◆ Given task:
Copy out each of the rows below word for word, with nothing changed.
%%
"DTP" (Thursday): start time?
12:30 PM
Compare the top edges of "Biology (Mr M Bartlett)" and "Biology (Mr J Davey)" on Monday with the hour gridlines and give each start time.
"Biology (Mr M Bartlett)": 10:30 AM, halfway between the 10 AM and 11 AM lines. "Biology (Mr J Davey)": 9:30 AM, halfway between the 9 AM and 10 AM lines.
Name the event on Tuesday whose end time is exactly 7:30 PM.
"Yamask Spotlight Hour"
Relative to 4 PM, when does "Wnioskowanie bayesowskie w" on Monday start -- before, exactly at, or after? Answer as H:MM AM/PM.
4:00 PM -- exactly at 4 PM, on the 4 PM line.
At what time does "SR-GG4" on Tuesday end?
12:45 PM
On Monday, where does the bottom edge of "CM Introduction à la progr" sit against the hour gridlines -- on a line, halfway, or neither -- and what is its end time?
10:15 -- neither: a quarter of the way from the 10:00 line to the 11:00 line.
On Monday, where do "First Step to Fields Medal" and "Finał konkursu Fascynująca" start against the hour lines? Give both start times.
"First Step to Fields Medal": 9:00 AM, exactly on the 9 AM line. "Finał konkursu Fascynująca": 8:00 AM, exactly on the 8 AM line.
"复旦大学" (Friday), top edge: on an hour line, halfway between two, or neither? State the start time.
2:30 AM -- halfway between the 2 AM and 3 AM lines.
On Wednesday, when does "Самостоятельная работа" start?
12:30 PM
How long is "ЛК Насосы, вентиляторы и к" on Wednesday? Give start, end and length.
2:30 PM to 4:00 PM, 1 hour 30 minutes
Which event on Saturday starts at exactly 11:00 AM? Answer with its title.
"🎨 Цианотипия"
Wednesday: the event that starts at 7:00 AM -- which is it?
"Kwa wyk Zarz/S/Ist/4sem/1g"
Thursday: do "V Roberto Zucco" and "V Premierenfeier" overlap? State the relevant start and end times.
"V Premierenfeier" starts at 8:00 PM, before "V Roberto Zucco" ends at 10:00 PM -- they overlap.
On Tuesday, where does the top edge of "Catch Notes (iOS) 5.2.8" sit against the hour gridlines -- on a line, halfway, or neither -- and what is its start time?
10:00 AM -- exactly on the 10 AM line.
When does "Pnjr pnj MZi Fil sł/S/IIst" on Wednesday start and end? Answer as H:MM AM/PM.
%%
◆ Response:
"DTP" (Thursday): start time?
12:30 PM
Compare the top edges of "Biology (Mr M Bartlett)" and "Biology (Mr J Davey)" on Monday with the hour gridlines and give each start time.
"Biology (Mr M Bartlett)": 10:30 AM, halfway between the 10 AM and 11 AM lines. "Biology (Mr J Davey)": 9:30 AM, halfway between the 9 AM and 10 AM lines.
Name the event on Tuesday whose end time is exactly 7:30 PM.
"Yamask Spotlight Hour"
Relative to 4 PM, when does "Wnioskowanie bayesowskie w" on Monday start -- before, exactly at, or after? Answer as H:MM AM/PM.
4:00 PM -- exactly at 4 PM, on the 4 PM line.
At what time does "SR-GG4" on Tuesday end?
12:45 PM
On Monday, where does the bottom edge of "CM Introduction à la progr" sit against the hour gridlines -- on a line, halfway, or neither -- and what is its end time?
10:15 -- neither: a quarter of the way from the 10:00 line to the 11:00 line.
On Monday, where do "First Step to Fields Medal" and "Finał konkursu Fascynująca" start against the hour lines? Give both start times.
"First Step to Fields Medal": 9:00 AM, exactly on the 9 AM line. "Finał konkursu Fascynująca": 8:00 AM, exactly on the 8 AM line.
"复旦大学" (Friday), top edge: on an hour line, halfway between two, or neither? State the start time.
2:30 AM -- halfway between the 2 AM and 3 AM lines.
On Wednesday, when does "Самостоятельная работа" start?
12:30 PM
How long is "ЛК Насосы, вентиляторы и к" on Wednesday? Give start, end and length.
2:30 PM to 4:00 PM, 1 hour 30 minutes
Which event on Saturday starts at exactly 11:00 AM? Answer with its title.
"🎨 Цианотипия"
Wednesday: the event that starts at 7:00 AM -- which is it?
"Kwa wyk Zarz/S/Ist/4sem/1g"
Thursday: do "V Roberto Zucco" and "V Premierenfeier" overlap? State the relevant start and end times.
"V Premierenfeier" starts at 8:00 PM, before "V Roberto Zucco" ends at 10:00 PM -- they overlap.
On Tuesday, where does the top edge of "Catch Notes (iOS) 5.2.8" sit against the hour gridlines -- on a line, halfway, or neither -- and what is its start time?
10:00 AM -- exactly on the 10 AM line.
When does "Pnjr pnj MZi Fil sł/S/IIst" on Wednesday start and end? Answer as H:MM AM/PM.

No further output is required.